Tuesday, March 12, 2013

In What Other Jobs are Professionals Evaluated Like This?

The purported aim of this blog, at least originally, was to talk about ideas to actually improve education today.  It has since morphed into a whole new territory, but that's okay.  Today's post is in the vein of the original goal: improving education.  But, I'd like to focus less on what will improve it (you can click on the "teaching" topic in the "Posts by Topic" column to the left if you're interested in some of my ideas), and instead examine the INSANITY that is being legislated in an effort to "reform" schools.

I have a friend who is also a teacher, and she, too, has worked other jobs, and she asked me, "in what other job do supervisors evaluate you as you're doing your work?".  And it's a valid question.  Most everyone in office work has some sort of yearly evaluation, but I cannot think of one job where a superior comes to your desk or client meeting or conference presentation and pulls out a clipboard to perform an assessment of your skills.  Can you?   Do they question the client about why you are pitching the sale that way?  Or ask at the meeting why you are seated where you are?  Seriously? Because I need to know.

Well, in any case, this sort of evaluation has been in place for teachers since quite some time, but it is only recently that the powers that be have decided that this humiliating and undermining system be reworked into something humiliating, undermining and as convoluted as only a government committee could make it.  Or, a committee taking government money.  Introducing: The Danielson Framework!

This piece of rubbish "is divided into 22 components (and 76 smaller elements) clustered into four domains of teaching responsibility" that teachers are supposed to work into their forty-five minute lessons (at the rate of 2 per minute, one would assume).  Excuse me while I vomit on that bullshit quote from "The Danielson Group" above. 

This picture does not resemble my classroom in
so many ways: engaged, smiling children; working
cooperatively; technology from this century that is
not coated in gum, grafitti and retains all of its keys;
bright, clean surroundings; bright, clean kids...
I could go on. 
Okay, I have a wretched taste in my mouth, but I'm back.  This sort of garbage is where all our education money is going: to douchebags that put together gag-worthy documents and hire people to put pictures of happy, diverse children and educators collaborating in new, clean environments with cutting edge, functional technology all over their literature.  In other words, they haven't a clue about a real classroom.  I will not bore you with all the arcane details, but some things are just glaring problems with this "framework" and it doesn't take a rocket scientist to figure it out.  I will introduce to you one of the, uh, domains or subcomponents or whatever new lingo their copywriter came up with, of this overwrought behemoth:

Competency 3b - Using Questioning and Discussion Techniques

Developing:
The teacher frames some questions designed to promote student thinking, but only a few students are involved.
The teacher invites students to resond directly to one another's ideas, but few students respond.
The teacher calls on many students, but only a small number actually participate in the discussion.

Effective:
Discussions enable students to talk to one another, without ongoing mediation by the teacher.
Many students actively engage in the discussion.

Highly Effective:
Students initiate higher-order questions.
Students extend the discussion, enriching it.
Students invite comments from their classmates during a discussion.

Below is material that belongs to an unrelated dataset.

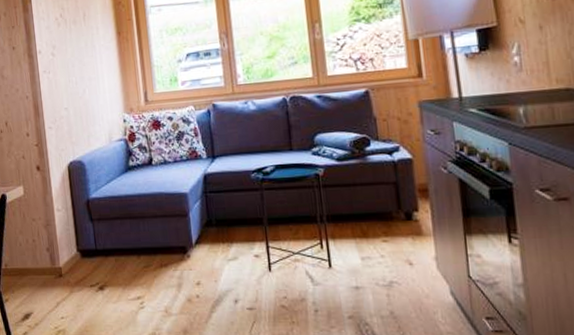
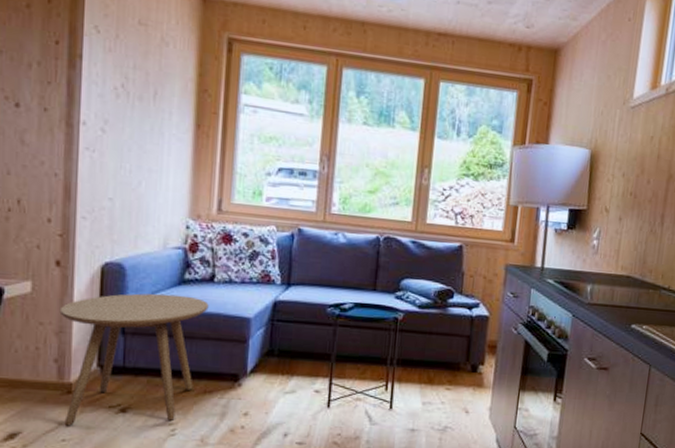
side table: none [44,180,152,305] -> present [59,293,209,426]

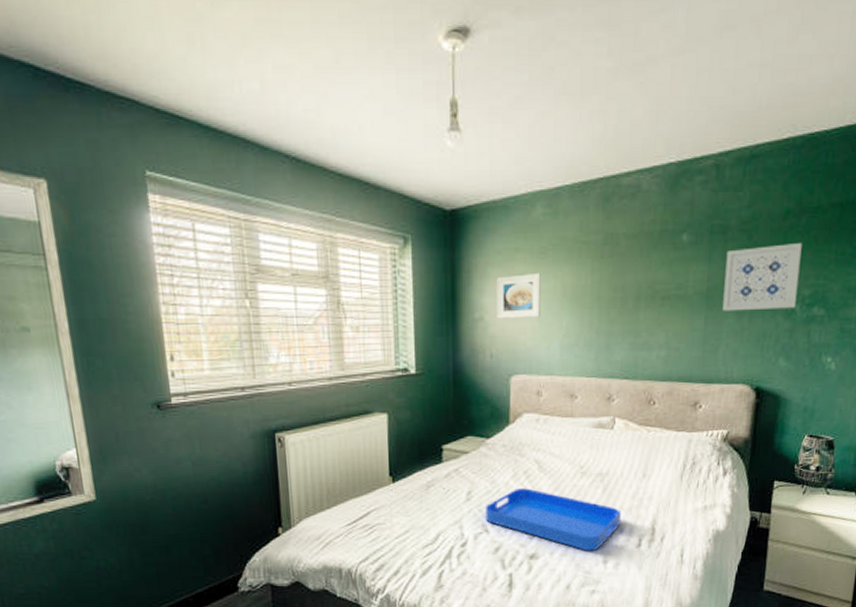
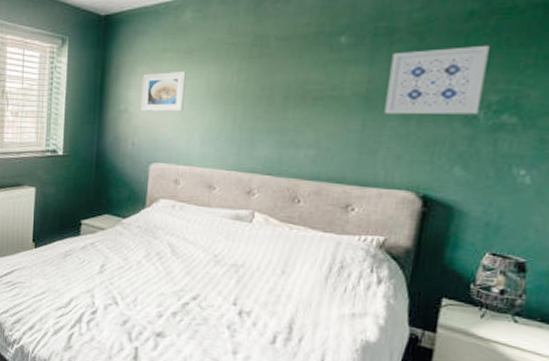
serving tray: present [484,488,622,551] -> none [115,268,256,340]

From this small outtake, who can tell me the difference between a "developing" teacher and a "highly effective" teacher?  If you said "the students" you are correct!  So, a low-rated teacher will do all the right things, but the students will not be involved, respond or participate.  And that is the framework on which we are hanging all of our educational hopes on and spending all of our educational budget.  Yes, the teachers will be punished, with threat of losing their jobs, if the students don't engage in their own learning.  Believe me, if anyone would love for students to "initiate higher-order questions" or "extend the discussion", it would be teachers.  And a teacher with highly motivated students will simply sit back and the students will teach themselves!  How wonderful.  How utterly stupid.   

2 comments:

  1. I can't imagine high school kids actually doing that on their own.

    ...Gym class, maybe.

    ReplyDelete
  2. Reminds me of all that frustrated the heck outta me when I taught Biology, Environmental Science and Anatomy & Physiology in DC.